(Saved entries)
====
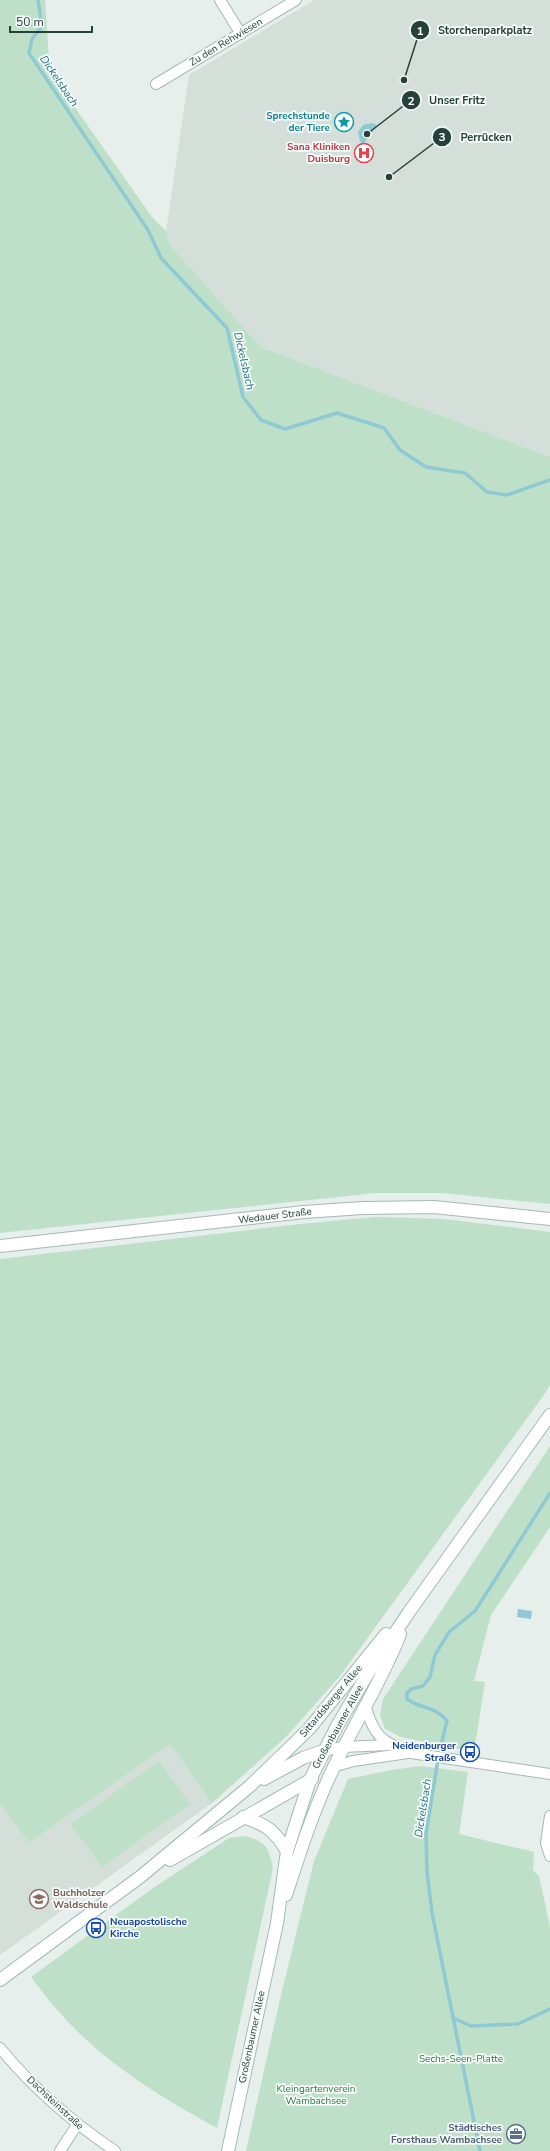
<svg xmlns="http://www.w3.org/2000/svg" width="550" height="2151" font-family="'Nunito Sans',sans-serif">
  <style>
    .built { fill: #d4dfda }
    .green { fill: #bfe0c8 }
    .water { fill: #8ec9d4 }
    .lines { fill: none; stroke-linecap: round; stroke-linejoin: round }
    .stream { stroke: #8ec9d4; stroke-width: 3.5 }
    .minor-casing { stroke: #a8b8b2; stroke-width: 12 }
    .tertiary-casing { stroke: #a8b8b2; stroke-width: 14 }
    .secondary-casing { stroke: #a4bbb3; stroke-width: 14 }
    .minor { stroke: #fff; stroke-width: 10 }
    .tertiary { stroke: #fff; stroke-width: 12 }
    .secondary { stroke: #fff; stroke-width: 12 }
    .labels { text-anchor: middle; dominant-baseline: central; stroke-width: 3.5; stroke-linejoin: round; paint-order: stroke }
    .street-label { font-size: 10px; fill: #24423a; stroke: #f7fbf9 }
    .culture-label { font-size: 10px; font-weight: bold; fill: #0d838f; stroke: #f7fbf9; text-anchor: end }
    .health-label { font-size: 10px; font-weight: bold; fill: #be3a42; stroke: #f7fbf9; text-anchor: end }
    .transit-label { font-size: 10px; font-weight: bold; fill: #164399; stroke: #f7fbf9; text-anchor: end }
    .education-label { font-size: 10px; font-weight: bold; fill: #785e54; stroke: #f7fbf9; text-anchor: start }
    .park-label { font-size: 10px; fill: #2d7a4b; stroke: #f7fbf9 }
    .service-label { font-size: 10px; font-weight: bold; fill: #4e5e75; stroke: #f7fbf9; text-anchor: end }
    .water-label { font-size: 11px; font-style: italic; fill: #1c6f80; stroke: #f7fbf9 }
    .leader { fill: none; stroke: #24423a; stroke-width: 1.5 }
    .callout-dot { fill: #24423a; stroke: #f7fbf9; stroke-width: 1.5 }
    .mark-label { font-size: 12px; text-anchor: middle; font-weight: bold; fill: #fff }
    .callout-label { font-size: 11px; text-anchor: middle; font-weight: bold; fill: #24423a; stroke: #f7fbf9; stroke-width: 3.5; stroke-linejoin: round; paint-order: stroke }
  </style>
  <rect width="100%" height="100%" fill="#e6efeb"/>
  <g class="built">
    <path d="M314 0H550V457L261 347 170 245 166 231 189 75Z"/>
    <path d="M170 1744 212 1803 0 1955V1804L29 1843Z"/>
  </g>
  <g class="green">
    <path d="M0 0H45L50 72 152 217 166 231 170 245 261 347 550 457V1204L442 1193H375L0 1233Z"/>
    <path d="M375 1217 444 1219 550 1232V1385L546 1392 340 1676 287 1736 212 1803 170 1744 29 1843 0 1804V1259L300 1224Z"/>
    <path d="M550 1446V1527L491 1615 474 1681 485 1682 474 1752 401 1737 385 1729 380 1715 383 1699Z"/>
    <path d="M159 1761 190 1804 102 1867 71 1824Z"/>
    <path d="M420 1766 468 1772 459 1834 534 1852 533 1870 539 1876 550 1927V2151H246L281 1995 314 1861 348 1779 391 1770Z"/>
    <path d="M246 1836C267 1843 269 1848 273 1868L217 2128C160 2097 103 2062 60 2013 50 2002 40 1989 31 1977L153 1888 229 1838Z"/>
  </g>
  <g class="water">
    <path d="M372 123 377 125 363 145 360 141 358 132 363 125Z"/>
    <path d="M518 1609 532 1611 531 1619 517 1617Z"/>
  </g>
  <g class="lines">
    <g class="stream">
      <path d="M38 0 42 26 32 39 29 53 148 230 161 258 227 328 243 397 261 420 285 429 337 413 384 428 400 450 426 467 465 473 487 492 507 495 550 480"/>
      <path d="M453 2018 471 2026 518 2024 550 2009"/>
      <path d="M480 2151 432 1913 427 1871 426 1834 439 1753 447 1721C436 1706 420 1709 407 1699V1693L411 1689 423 1686 430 1677 435 1655 449 1632 475 1611 550 1493"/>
    </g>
    <defs>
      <g id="minor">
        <path d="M220 0 241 34"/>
        <path d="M156 84 296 0"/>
        <path d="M365 1705C374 1736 381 1742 411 1753L550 1774"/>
        <path d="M323 1751 343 1747 389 1745"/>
        <path d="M333 1767 353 1761 408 1753"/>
        <path d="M550 1816 546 1843 550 1856"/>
        <path d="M0 2048C33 2088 72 2122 115 2151"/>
        <path d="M60 2151 77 2125"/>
      </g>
      <path id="tertiary" d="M0 1246 304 1212 363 1208 434 1207 550 1219"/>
      <g id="secondary">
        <path d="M264 1779 303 1758 323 1751"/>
        <path d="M243 1817C267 1825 274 1830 287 1851"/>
        <path d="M170 1860 312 1779"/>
        <path d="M286 1895C300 1852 314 1808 334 1767 355 1722 382 1681 400 1634"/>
        <path d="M0 1980 140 1877 250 1786 309 1729 386 1634"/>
        <path d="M228 2151 277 1923 287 1851 310 1780 337 1726 367 1675 409 1612 550 1415"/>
      </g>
    </defs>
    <use href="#minor" class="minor-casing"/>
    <use href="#tertiary" class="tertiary-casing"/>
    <use href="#secondary" class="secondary-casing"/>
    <use href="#minor" class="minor"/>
    <use href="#tertiary" class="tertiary"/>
    <use href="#secondary" class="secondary"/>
  </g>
  <defs>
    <symbol id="sight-ring" viewBox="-11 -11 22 22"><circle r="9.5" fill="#f7fbf9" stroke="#0f9aa8" stroke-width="1.5"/><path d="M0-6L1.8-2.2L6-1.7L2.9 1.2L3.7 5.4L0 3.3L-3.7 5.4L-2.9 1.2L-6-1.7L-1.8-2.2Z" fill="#0f9aa8"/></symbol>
    <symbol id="hospital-ring" viewBox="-11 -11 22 22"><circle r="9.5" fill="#f7fbf9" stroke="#e0444e" stroke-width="1.5"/><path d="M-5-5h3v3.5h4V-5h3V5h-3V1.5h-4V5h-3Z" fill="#e0444e"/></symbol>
    <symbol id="bus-ring" viewBox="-11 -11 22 22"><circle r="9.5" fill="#f7fbf9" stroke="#1a4fb4" stroke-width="1.5"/><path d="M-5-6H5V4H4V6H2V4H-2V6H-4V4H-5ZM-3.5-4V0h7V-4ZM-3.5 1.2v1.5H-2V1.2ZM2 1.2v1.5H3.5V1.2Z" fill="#1a4fb4"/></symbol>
    <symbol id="school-ring" viewBox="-11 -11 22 22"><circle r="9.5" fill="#f7fbf9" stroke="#8d6e63" stroke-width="1.5"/><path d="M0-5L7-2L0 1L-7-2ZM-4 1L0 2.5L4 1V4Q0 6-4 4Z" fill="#8d6e63"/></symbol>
    <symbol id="office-ring" viewBox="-11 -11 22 22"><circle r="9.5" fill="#f7fbf9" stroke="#5c6f8a" stroke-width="1.5"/><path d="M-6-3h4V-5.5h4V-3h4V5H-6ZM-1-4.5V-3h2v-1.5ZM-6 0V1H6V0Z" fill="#5c6f8a"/></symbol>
  </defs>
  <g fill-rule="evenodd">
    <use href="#sight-ring" x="333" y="111" width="22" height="22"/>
    <use href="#hospital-ring" x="353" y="142" width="22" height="22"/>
    <use href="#bus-ring" x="459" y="1741" width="22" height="22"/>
    <use href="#school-ring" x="28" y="1888" width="22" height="22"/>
    <use href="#bus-ring" x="85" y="1917" width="22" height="22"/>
    <use href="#office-ring" x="505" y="2123" width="22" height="22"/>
  </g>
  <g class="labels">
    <g class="street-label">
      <text transform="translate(226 42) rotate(-31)">Zu den Rehwiesen</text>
      <text transform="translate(275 1216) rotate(-7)">Wedauer Straße</text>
      <text transform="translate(331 1701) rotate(-50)">Sittardsberger Allee</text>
      <text transform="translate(338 1727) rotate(-61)">Großenbaumer Allee</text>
      <text transform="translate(252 2037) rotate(-78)">Großenbaumer Allee</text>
      <text transform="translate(55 2103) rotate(43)">Dachsteinstraße</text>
    </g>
    <g class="culture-label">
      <text x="330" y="116">Sprechstunde<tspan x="330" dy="12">der Tiere</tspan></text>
    </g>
    <g class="health-label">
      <text x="350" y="147">Sana Kliniken<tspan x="350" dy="12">Duisburg</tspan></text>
    </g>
    <g class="transit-label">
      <text x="456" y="1746">Neidenburger<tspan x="456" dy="12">Straße</tspan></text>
      <text x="110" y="1922" text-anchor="start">Neuapostolische<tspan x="110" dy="12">Kirche</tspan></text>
    </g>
    <g class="education-label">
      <text x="53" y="1893">Buchholzer<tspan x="53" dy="12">Waldschule</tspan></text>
    </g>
    <g class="park-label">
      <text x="461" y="2059">Sechs-Seen-Platte</text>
      <text x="316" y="2089">Kleingartenverein<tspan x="316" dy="12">Wambachsee</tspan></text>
    </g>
    <g class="service-label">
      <text x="502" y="2128">Städtisches<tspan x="502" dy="12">Forsthaus Wambachsee</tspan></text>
    </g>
    <g class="water-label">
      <text transform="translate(59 81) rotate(56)">Dickelsbach</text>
      <text transform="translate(244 361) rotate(77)">Dickelsbach</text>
      <text transform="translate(423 1808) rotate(-81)">Dickelsbach</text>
    </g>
  </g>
  <path class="leader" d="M404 80L420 30M367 134L411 100M389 177L442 137"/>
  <g class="callout-dot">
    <circle cx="404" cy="80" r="4"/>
    <circle cx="367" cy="134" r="4"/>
    <circle cx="389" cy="177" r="4"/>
    <circle cx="420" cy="30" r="10"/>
    <circle cx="411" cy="100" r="10"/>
    <circle cx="442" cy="137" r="10"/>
  </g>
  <g class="mark-label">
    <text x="420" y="35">1</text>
    <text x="411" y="105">2</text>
    <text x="442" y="141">3</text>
  </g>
  <g class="callout-label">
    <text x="485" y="34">Storchenparkplatz</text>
    <text x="457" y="104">Unser Fritz</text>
    <text x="486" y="141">Perrücken</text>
  </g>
  <path d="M10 26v6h82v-6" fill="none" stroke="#24423a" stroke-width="2"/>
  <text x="16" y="26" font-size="12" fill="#24423a" stroke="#f7fbf9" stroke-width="3" paint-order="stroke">50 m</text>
</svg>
====
TASK DETAILS
In the entries above, locate every line with the word "casing" and copy it.

REPLY TO THE EXERCISE
    .minor-casing { stroke: #a8b8b2; stroke-width: 12 }
    .tertiary-casing { stroke: #a8b8b2; stroke-width: 14 }
    .secondary-casing { stroke: #a4bbb3; stroke-width: 14 }
    <use href="#minor" class="minor-casing"/>
    <use href="#tertiary" class="tertiary-casing"/>
    <use href="#secondary" class="secondary-casing"/>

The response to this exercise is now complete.